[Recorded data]

-- Opening Marker --

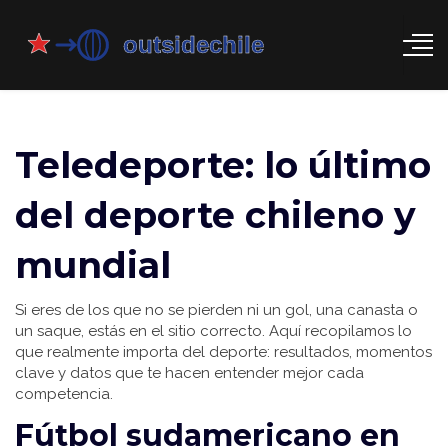
Teledeporte: lo último
del deporte chileno y
mundial
Si eres de los que no se pierden ni un gol, una canasta o
un saque, estás en el sitio correcto. Aquí recopilamos lo
que realmente importa del deporte: resultados, momentos
clave y datos que te hacen entender mejor cada
competencia.
Fútbol sudamericano en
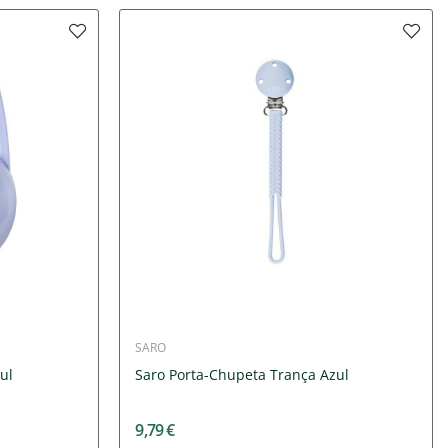
SARO
ul
Saro Porta-Chupeta Trança Azul
9,79 €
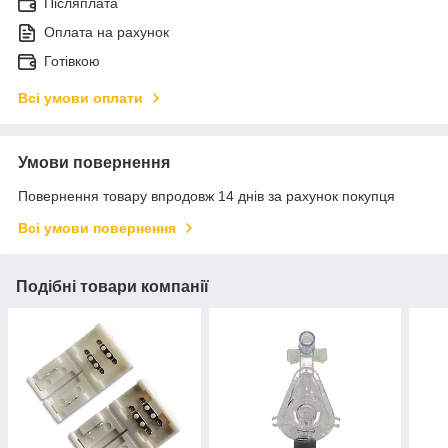
Післяплата
Оплата на рахунок
Готівкою
Всі умови оплати
Умови повернення
Повернення товару впродовж 14 днів за рахунок покупця
Всі умови повернення
Подібні товари компанії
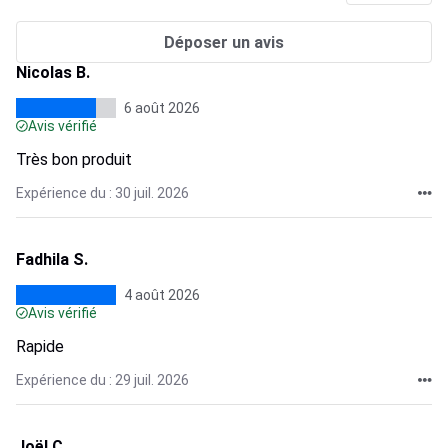
Déposer un avis
Nicolas B.
6 août 2026
Avis vérifié
Très bon produit
Expérience du : 30 juil. 2026
Fadhila S.
4 août 2026
Avis vérifié
Rapide
Expérience du : 29 juil. 2026
Joël C.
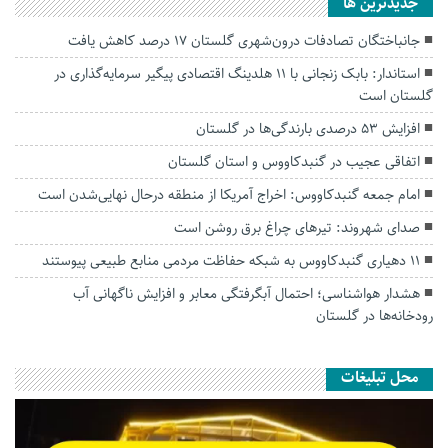
جديدترين ها
جانباختگان تصادفات درون‌شهری گلستان ۱۷ درصد کاهش یافت
استاندار: بابک زنجانی با ۱۱ هلدینگ اقتصادی پیگیر سرمایه‌گذاری در
گلستان است
افزایش ۵۳ درصدی بارندگی‌ها در گلستان
اتفاقی عجیب در‌ گنبدکاووس و استان گلستان
امام جمعه گنبدکاووس: اخراج آمریکا از منطقه درحال نهایی‌شدن است
صدای شهروند: تیرهای چراغ برق روشن است
۱۱ دهیاری گنبدکاووس به شبکه حفاظت مردمی منابع طبیعی پیوستند
هشدار هواشناسی؛ احتمال آبگرفتگی معابر و افزایش ناگهانی آب
رودخانه‌ها در گلستان
محل تبلیغات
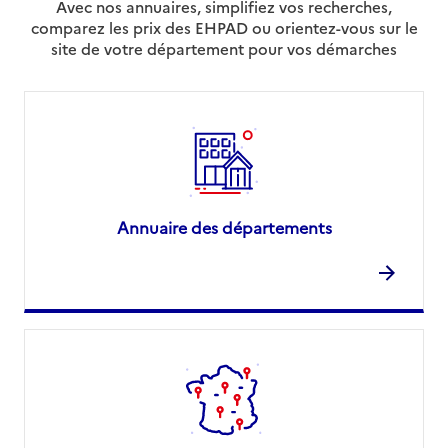
Avec nos annuaires, simplifiez vos recherches,
comparez les prix des EHPAD ou orientez-vous sur le
site de votre département pour vos démarches
Annuaire des départements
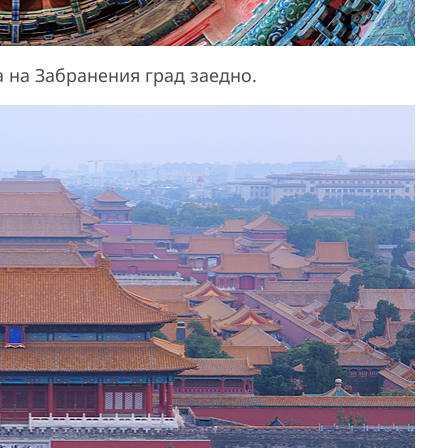
 на Забранения град заедно.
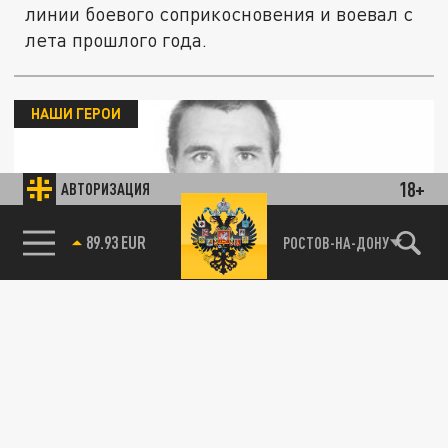
линии боевого соприкосновения и воевал с
лета прошлого года.
НАШИ ГЕРОИ
18+
АВТОРИЗАЦИЯ
85.64 BRENT
РОСТОВ-НА-ДОНУ
В зоне спецоперации на Украине в запретной
атаке погиб житель Ростовской области
21 МАРТА 06:00
40-летний дончанин попал на передовой
под удар фосфорными бомбами.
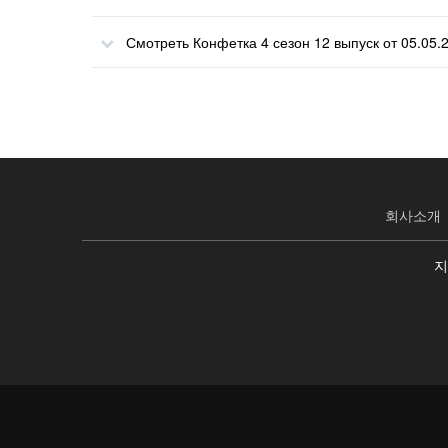
Смотреть Конфетка 4 сезон 12 выпуск от 05.05.
회사소개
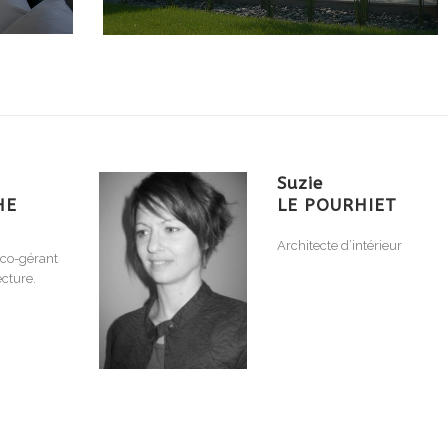
Suzie
HE
LE POURHIET
Architecte d’intérieur
 co-gérant
cture.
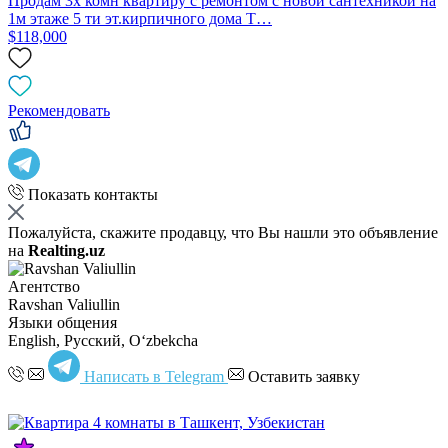
Продам 3х комн квартиру с ремонтом с новой сантехникой на
1м этаже 5 ти эт.кирпичного дома Т…
$118,000
Рекомендовать
Показать контакты
Пожалуйста, скажите продавцу, что Вы нашли это объявление
на
Realting.uz
Агентство
Ravshan Valiullin
Языки общения
English, Русский, Oʻzbekcha
Написать в Telegram
Оставить заявку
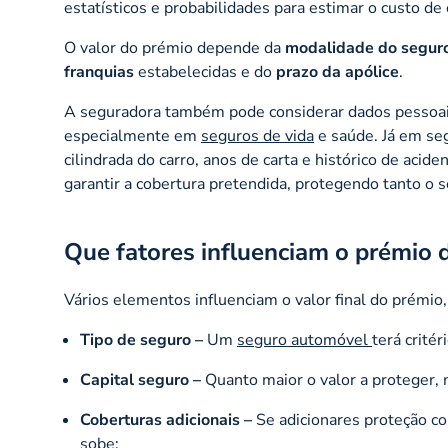
estatísticos e probabilidades para estimar o custo de 
O valor do prémio depende da
modalidade do segur
franquias
estabelecidas e do
prazo da apólice
.
A seguradora também pode considerar dados pessoais d
especialmente em
seguros de vida
e saúde. Já em se
cilindrada do carro, anos de carta e histórico de acid
garantir a cobertura pretendida, protegendo tanto o
Que fatores influenciam o prémio 
Vários elementos influenciam o valor final do prémio,
Tipo de seguro –
Um
seguro automóvel
terá crité
Capital seguro –
Quanto maior o valor a proteger, 
Coberturas adicionais –
Se adicionares proteção c
sobe;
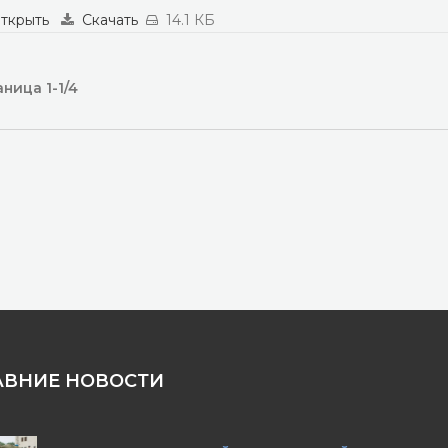
ткрыть
Скачать
14.1 КБ
ница 1-1/4
АВНИЕ НОВОСТИ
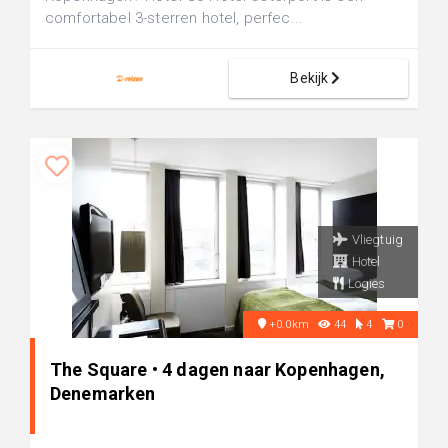
comfortabel 3-sterren hotel, perfec...
Bekijk
Vliegtuig
Hotel
Logies
+0.0km
44
4
0
The Square • 4 dagen naar Kopenhagen,
Denemarken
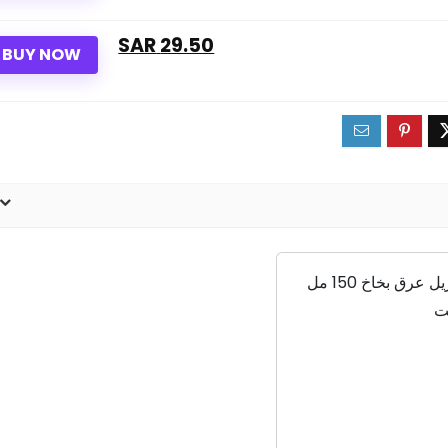
29.50 SAR
BUY NOW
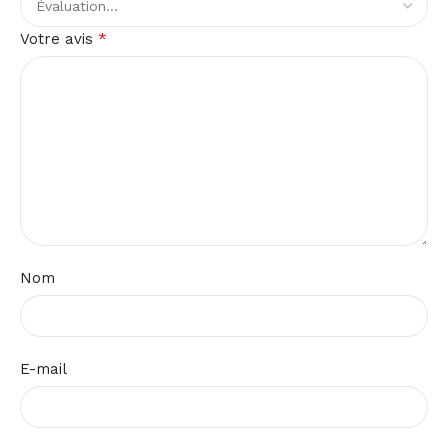
*
Votre avis
Nom
E-mail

-- Closing Marker --

* Activity
Write out every line of text in the listing word for word, and leave the pictures out.

* Answer area
Teledeporte: lo último
del deporte chileno y
mundial
Si eres de los que no se pierden ni un gol, una canasta o
un saque, estás en el sitio correcto. Aquí recopilamos lo
que realmente importa del deporte: resultados, momentos
clave y datos que te hacen entender mejor cada
competencia.
Fútbol sudamericano en
SARO
ul
Saro Porta-Chupeta Trança Azul
9,79 €
Післяплата
Оплата на рахунок
Готівкою
Всі умови оплати
Умови повернення
Повернення товару впродовж 14 днів за рахунок покупця
Всі умови повернення
Подібні товари компанії
Déposer un avis
Nicolas B.
6 août 2026
Avis vérifié
Très bon produit
Expérience du : 30 juil. 2026
Fadhila S.
4 août 2026
Avis vérifié
Rapide
Expérience du : 29 juil. 2026
Joël C.
جديدترين ها
جانباختگان تصادفات درون‌شهری گلستان ۱۷ درصد کاهش یافت
استاندار: بابک زنجانی با ۱۱ هلدینگ اقتصادی پیگیر سرمایه‌گذاری در
گلستان است
افزایش ۵۳ درصدی بارندگی‌ها در گلستان
اتفاقی عجیب در‌ گنبدکاووس و استان گلستان
امام جمعه گنبدکاووس: اخراج آمریکا از منطقه درحال نهایی‌شدن است
صدای شهروند: تیرهای چراغ برق روشن است
۱۱ دهیاری گنبدکاووس به شبکه حفاظت مردمی منابع طبیعی پیوستند
هشدار هواشناسی؛ احتمال آبگرفتگی معابر و افزایش ناگهانی آب
رودخانه‌ها در گلستان
محل تبلیغات
Avec nos annuaires, simplifiez vos recherches,
comparez les prix des EHPAD ou orientez-vous sur le
site de votre département pour vos démarches
Annuaire des départements
 на Забранения град заедно.
линии боевого соприкосновения и воевал с
лета прошлого года.
НАШИ ГЕРОИ
18+
АВТОРИЗАЦИЯ
85.64 BRENT
РОСТОВ-НА-ДОНУ
В зоне спецоперации на Украине в запретной
атаке погиб житель Ростовской области
21 МАРТА 06:00
40-летний дончанин попал на передовой
под удар фосфорными бомбами.
Смотреть Конфетка 4 сезон 12 выпуск от 05.05.
회사소개
Suzie
HE
LE POURHIET
Architecte d’intérieur
 co-gérant
cture.
Продам 3х комн квартиру с ремонтом с новой сантехникой на
1м этаже 5 ти эт.кирпичного дома Т…
$118,000
Рекомендовать
Показать контакты
Пожалуйста, скажите продавцу, что Вы нашли это объявление
на
Realting.uz
Агентство
Ravshan Valiullin
Языки общения
English, Русский, Oʻzbekcha
Написать в Telegram
Оставить заявку
estatísticos e probabilidades para estimar o custo de 
O valor do prémio depende da
modalidade do segur
franquias
estabelecidas e do
prazo da apólice
.
A seguradora também pode considerar dados pessoais d
especialmente em
seguros de vida
e saúde. Já em se
cilindrada do carro, anos de carta e histórico de acid
garantir a cobertura pretendida, protegendo tanto o
Que fatores influenciam o prémio 
Vários elementos influenciam o valor final do prémio,
Tipo de seguro –
Um
seguro automóvel
terá crité
Capital seguro –
Quanto maior o valor a proteger, 
Coberturas adicionais –
Se adicionares proteção c
sobe;
ткрыть
Скачать
14.1 КБ
ница 1-1/4
АВНИЕ НОВОСТИ
comfortabel 3-sterren hotel, perfec...
Bekijk
Vliegtuig
Hotel
Logies
+0.0km
44
4
0
The Square • 4 dagen naar Kopenhagen,
Denemarken
29.50 SAR
BUY NOW
*
Votre avis
Nom
E-mail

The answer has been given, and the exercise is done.